Australian Muslim women, once they are able to get beyond the secondary school system, acquire one, two, three degrees and will generally move onto a doctoral level of education. Once women are able to just get beyond a certain point Muslim women tend to be fairly high achievers.

I want to strengthen these stories in Australia. I want more of us to be speaking about them and not just Muslim women. I want our resistance to be a matter of fact for every woman in Australia. But I also want to introduce some new stories or perhaps emphasise a bit more on the stories that we never seem to tell anymore.

The feminist space in Australia is a fairly big space and it has always been characterised by diversity. In the sphere of women in their work diversity is not a cultural battleground in which some people win and some people lose. Feminism has not only taught us about power but it has also taught us about difference.
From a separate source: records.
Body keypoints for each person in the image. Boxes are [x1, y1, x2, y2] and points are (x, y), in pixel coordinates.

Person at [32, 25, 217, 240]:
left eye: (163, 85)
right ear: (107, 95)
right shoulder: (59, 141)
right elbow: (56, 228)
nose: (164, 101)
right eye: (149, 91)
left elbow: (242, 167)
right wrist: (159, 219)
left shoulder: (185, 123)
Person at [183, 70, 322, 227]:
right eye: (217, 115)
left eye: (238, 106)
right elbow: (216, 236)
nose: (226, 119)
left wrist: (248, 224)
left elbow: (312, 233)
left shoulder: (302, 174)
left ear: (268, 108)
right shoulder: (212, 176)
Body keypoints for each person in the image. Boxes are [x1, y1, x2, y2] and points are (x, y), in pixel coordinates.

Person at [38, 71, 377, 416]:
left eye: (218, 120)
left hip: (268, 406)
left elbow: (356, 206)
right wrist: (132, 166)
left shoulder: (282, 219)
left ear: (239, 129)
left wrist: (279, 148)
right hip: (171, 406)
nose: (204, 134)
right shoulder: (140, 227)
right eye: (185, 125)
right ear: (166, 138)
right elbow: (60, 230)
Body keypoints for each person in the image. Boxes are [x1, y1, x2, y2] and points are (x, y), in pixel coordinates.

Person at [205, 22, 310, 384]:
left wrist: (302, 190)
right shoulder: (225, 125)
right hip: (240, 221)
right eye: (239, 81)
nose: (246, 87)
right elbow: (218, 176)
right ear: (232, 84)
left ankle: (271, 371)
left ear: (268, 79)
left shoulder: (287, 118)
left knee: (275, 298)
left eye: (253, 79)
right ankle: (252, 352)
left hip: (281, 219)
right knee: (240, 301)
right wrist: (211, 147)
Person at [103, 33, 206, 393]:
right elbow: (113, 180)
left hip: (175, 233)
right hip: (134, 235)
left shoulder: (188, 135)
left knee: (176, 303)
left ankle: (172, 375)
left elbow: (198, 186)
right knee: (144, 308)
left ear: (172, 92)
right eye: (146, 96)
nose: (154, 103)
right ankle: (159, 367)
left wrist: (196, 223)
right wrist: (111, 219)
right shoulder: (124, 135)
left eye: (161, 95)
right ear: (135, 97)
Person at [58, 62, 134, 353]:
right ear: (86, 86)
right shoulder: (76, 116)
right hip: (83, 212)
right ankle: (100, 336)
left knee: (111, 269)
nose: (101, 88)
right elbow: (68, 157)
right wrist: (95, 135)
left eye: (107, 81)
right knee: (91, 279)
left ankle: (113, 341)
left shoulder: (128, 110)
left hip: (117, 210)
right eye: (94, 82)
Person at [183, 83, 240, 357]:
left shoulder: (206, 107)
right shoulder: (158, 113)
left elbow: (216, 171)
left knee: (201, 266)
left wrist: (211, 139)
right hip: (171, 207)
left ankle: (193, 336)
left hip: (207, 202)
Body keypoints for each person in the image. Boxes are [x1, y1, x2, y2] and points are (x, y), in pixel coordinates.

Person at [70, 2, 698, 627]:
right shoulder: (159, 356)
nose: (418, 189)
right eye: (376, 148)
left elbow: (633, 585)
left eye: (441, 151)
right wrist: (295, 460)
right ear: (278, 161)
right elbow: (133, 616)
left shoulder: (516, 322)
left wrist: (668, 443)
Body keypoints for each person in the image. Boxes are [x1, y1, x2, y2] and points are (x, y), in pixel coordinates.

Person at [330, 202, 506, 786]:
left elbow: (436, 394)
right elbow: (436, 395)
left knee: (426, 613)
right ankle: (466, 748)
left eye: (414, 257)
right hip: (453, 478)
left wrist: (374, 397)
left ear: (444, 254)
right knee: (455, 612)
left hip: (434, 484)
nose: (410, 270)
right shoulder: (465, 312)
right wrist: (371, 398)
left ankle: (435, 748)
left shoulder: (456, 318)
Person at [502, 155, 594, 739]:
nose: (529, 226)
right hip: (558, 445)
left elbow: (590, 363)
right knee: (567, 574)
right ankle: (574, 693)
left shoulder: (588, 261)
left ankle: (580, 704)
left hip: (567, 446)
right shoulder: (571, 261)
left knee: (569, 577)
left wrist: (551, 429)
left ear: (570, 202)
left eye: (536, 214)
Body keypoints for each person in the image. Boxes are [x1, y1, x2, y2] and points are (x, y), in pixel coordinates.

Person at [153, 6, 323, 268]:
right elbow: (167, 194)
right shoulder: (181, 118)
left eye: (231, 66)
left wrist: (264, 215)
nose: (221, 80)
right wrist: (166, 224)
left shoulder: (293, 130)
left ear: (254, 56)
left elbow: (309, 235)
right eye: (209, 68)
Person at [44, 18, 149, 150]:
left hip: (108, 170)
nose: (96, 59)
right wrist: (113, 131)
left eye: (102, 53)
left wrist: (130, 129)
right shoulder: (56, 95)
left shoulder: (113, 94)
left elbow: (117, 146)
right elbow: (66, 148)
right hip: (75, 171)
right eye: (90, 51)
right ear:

It has also taught us about respect and working with diversity, and I believe that women have always been much better at that space than men.

Muslim women and non Muslim women, in Australia anyway, are not opposites and we desperately need to escape this simplicity. Our gender gives us all the burden and the benefit of one heritage, and irrespective of our religious affiliation or non religious affiliations or when we came to this country, our common heritage binds us to a common cause and that is the cause for women and a cause that I’m very proud to be fighting for.

There is a need to support Muslim women no doubt, sometimes in a very practical way, but sometimes in also bringing Muslim women into a conversation about empowerment and rights and what those things mean for them. Sometimes empowerment is a consequence of our work and we never have that discussion with women. Sometimes giving women a home to live in, an income to finance their life is enough. But other times it is actually important to have that conversation. And there are times in which empowerment and the basic human rights of women have to be at the centre of the exchange with women. And just as we enter that exchange with responsibility, with care and with sound ethics, so too women need to take responsibility of at least recognising their basic human rights, and in all my years of working with Muslim women I have never seen them back away from this invitation. And while I have seen Muslim women bide for time, I have never seen a Muslim woman retreat from that basic question of rights.

The continual rumination on the vulnerability and oppression of women is not helpful any more and I think that in some ways we’re a bit stuck on it. I don’t want to be nonchalant about it, but the reality is okay, so we know Muslim women do face significant forms of oppression and vulnerability. Surely now the point is to fix it. We understand structural inequities, we know how men have exploited Islam to benefit them, we know Muslim women see integration and participation in Australian society as a basic right – not as an unpalatable obligation, and we understand the barriers that they face for successful integration. Most importantly we actually know quite a lot about what to do about these issues and we need to get our head down and do the work as the women before us have always done.

As an organisation of Muslim women we are driven by the belief that purposeful and meaningful power, enacted for the collective good, is the domain of women. It is the form of leadership that they are interested in. I know that there are exceptions to this of course, but it is … meaningful leadership that contributes to everybody is a form of leadership that I think belongs mostly to women.

The collective good describes both the process by which women have exercised leadership and the desired outcome of their leadership. This capacity is actually an invaluable resource which we must use more often. It not only benefits Australia as a whole but also the individual woman who has given her basic right to engage in a conscious, reflective, humane manner for everybody.

We owe Muslim women their inclusion as much as they owe us their participation. Thank you.